George Crerar
- Born: George Graham Crerar 1 October 1914 Glasgow, Scotland
- Died: 6 December 1986 (aged 72) Worthing, England

Rugby union career
- Position: Centre

Amateur team(s)
- Years: Team / Apps / (Points)
- Glasgow Academicals

Provincial / State sides
- Years: Team / Apps / (Points)
- 1937: Glasgow District

83rd President of the Scottish Rugby Union
- In office 1969–1970
- Preceded by: Bill Nicholson
- Succeeded by: Robert Wilson Shaw

Cricket information
- Batting: Right-handed
- Bowling: Slow left-arm orthodox

International information
- National side: Scotland;

Domestic team information
- 1947–1948: Scotland

Career statistics
| Competition | First-class |
| Matches | 2 |
| Runs scored | 76 |
| Batting average | 19.00 |
| 100s/50s | 0/0 |
| Top score | 36 |
| Catches/stumpings | 1/– |
- Source: Cricinfo, 17 April 2020

= George Crerar =

Scottish cricketer and rugby union player

George Crerar (1 October 1914 – 6 December 1986) was a Scotland international cricketer.

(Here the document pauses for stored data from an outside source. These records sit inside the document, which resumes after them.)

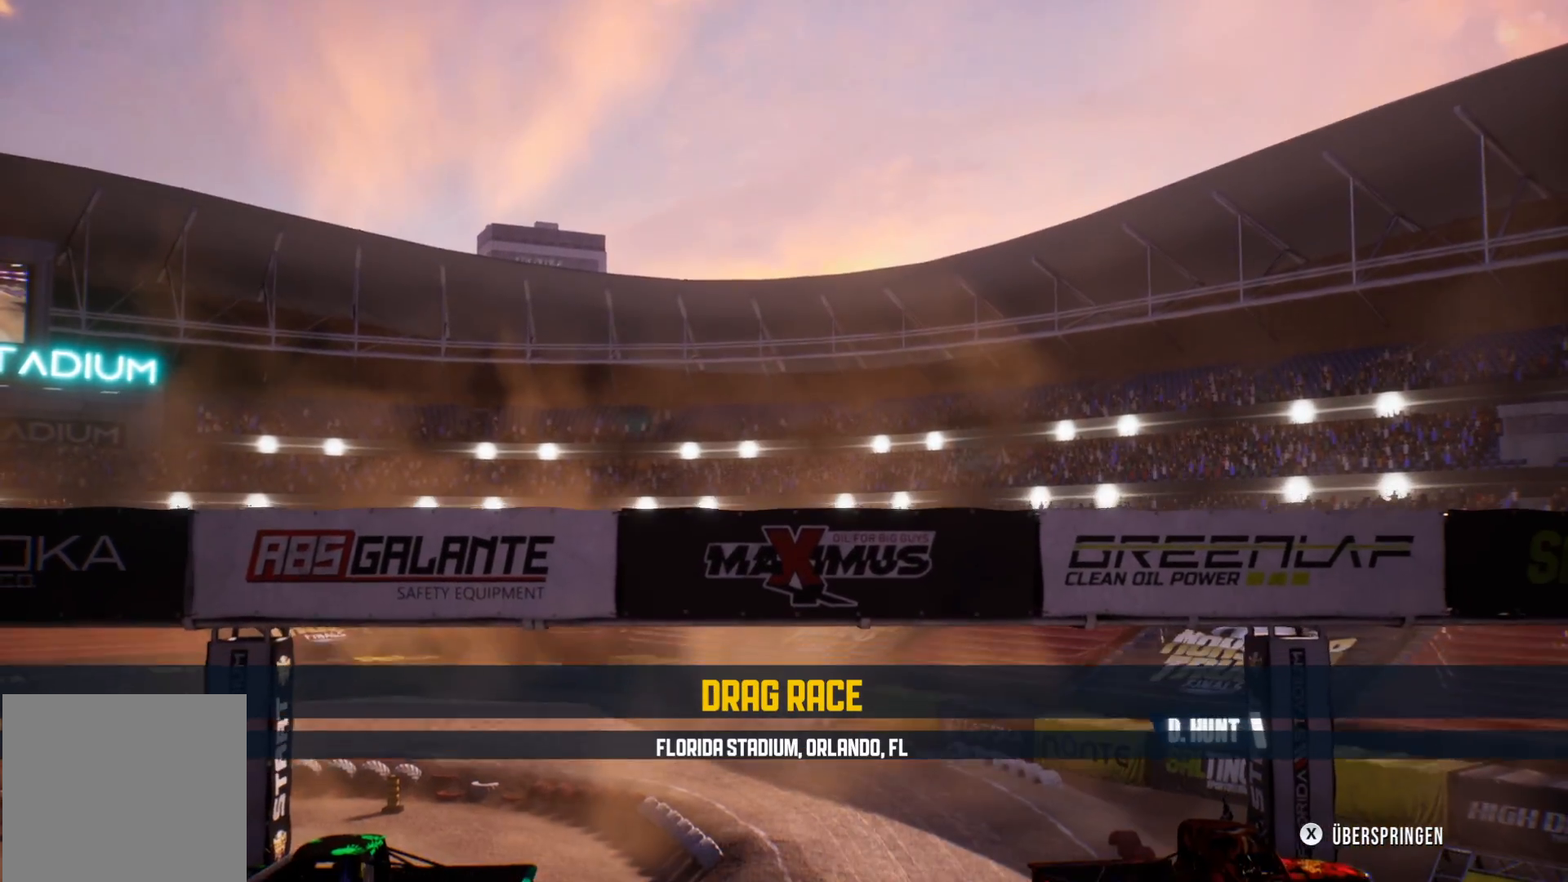
{"buttons": [], "left_stick": "center", "events": [[217, "X", "down"], [433, "X", "up"]]}
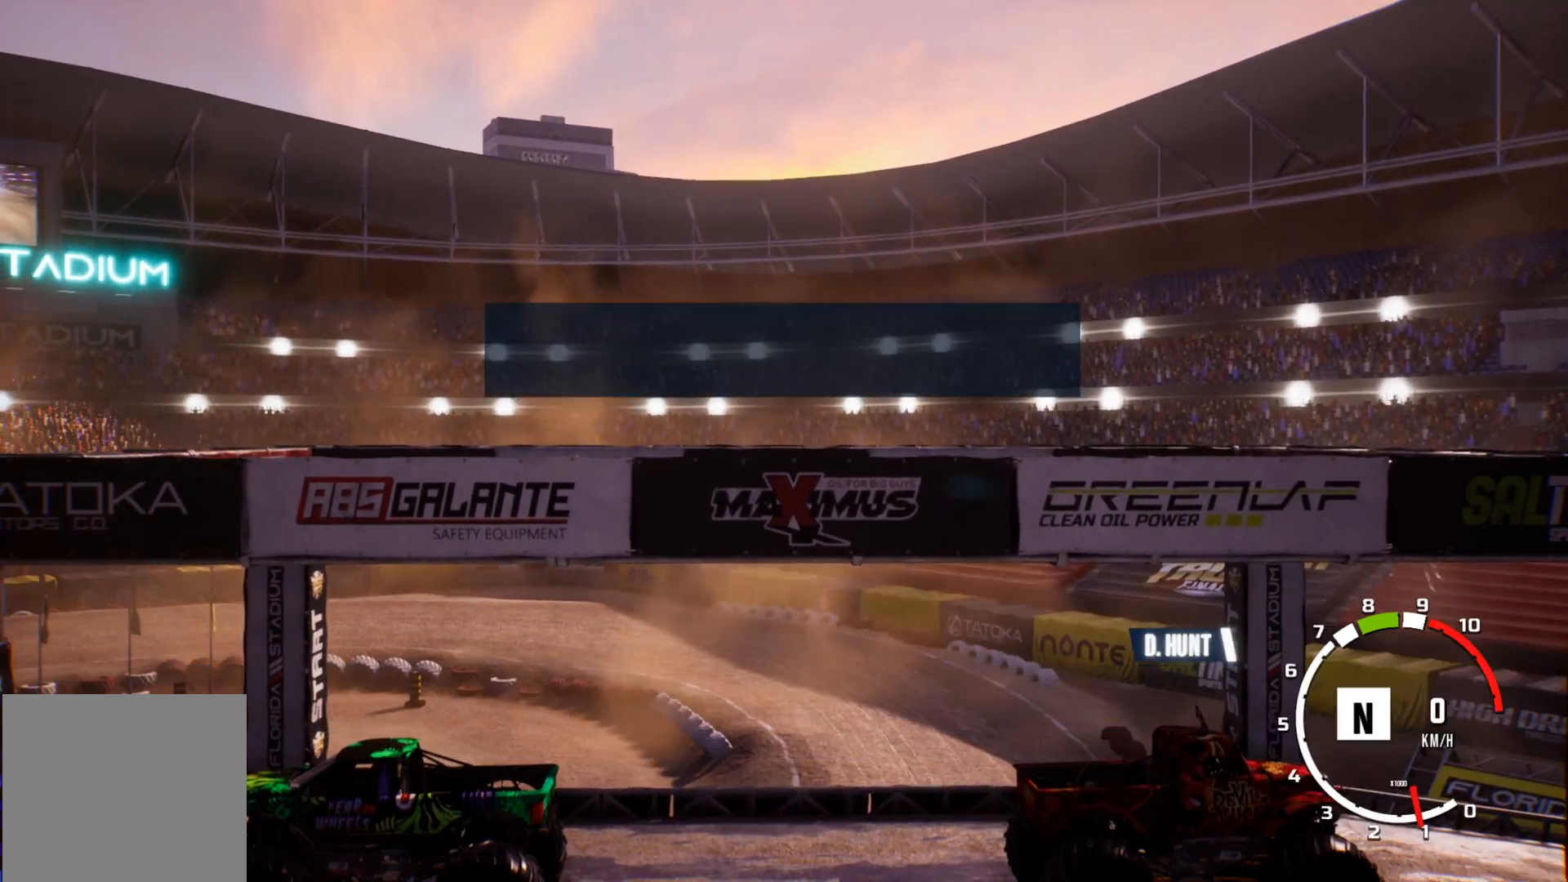
{"buttons": [], "left_stick": "center", "events": []}
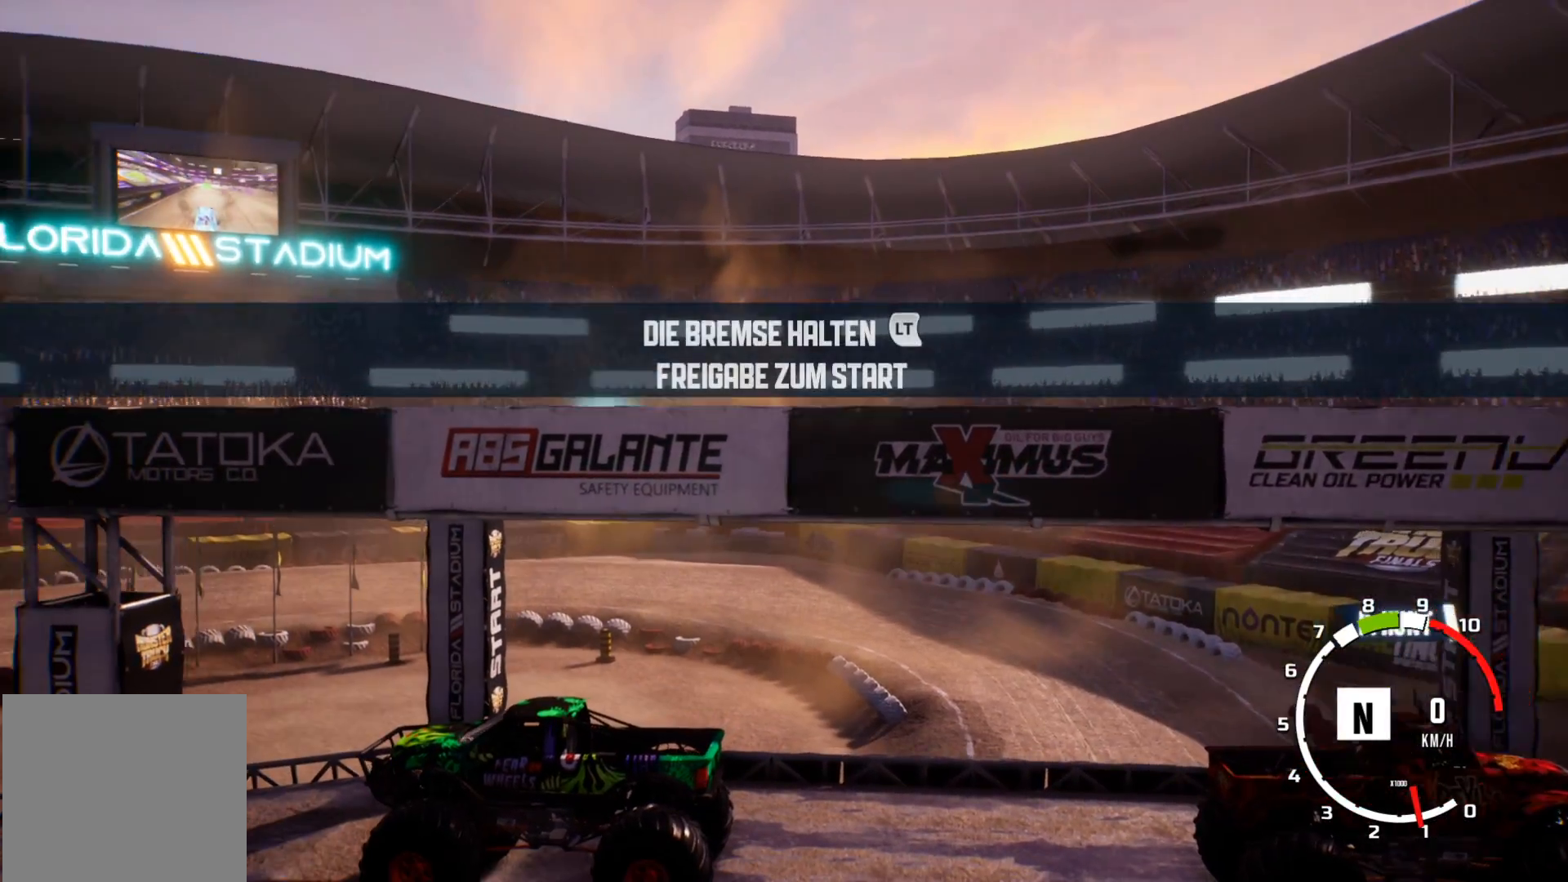
{"buttons": [], "left_stick": "center", "events": []}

He was also a Scottish rugby union player. He was the 83rd President of the Scottish Rugby Union.

==Rugby Union career==

===Amateur career===

He played for Glasgow Academicals.

===Provincial career===

He played for Glasgow District in the 1937 inter-city match.

===Administrative career===

He became the 83rd President of the Scottish Rugby Union. He served the standard one year from 1969 to 1970.

==Cricket career==

Crerar played cricket for Glasgow Academicals. He also represented the Scotland international side.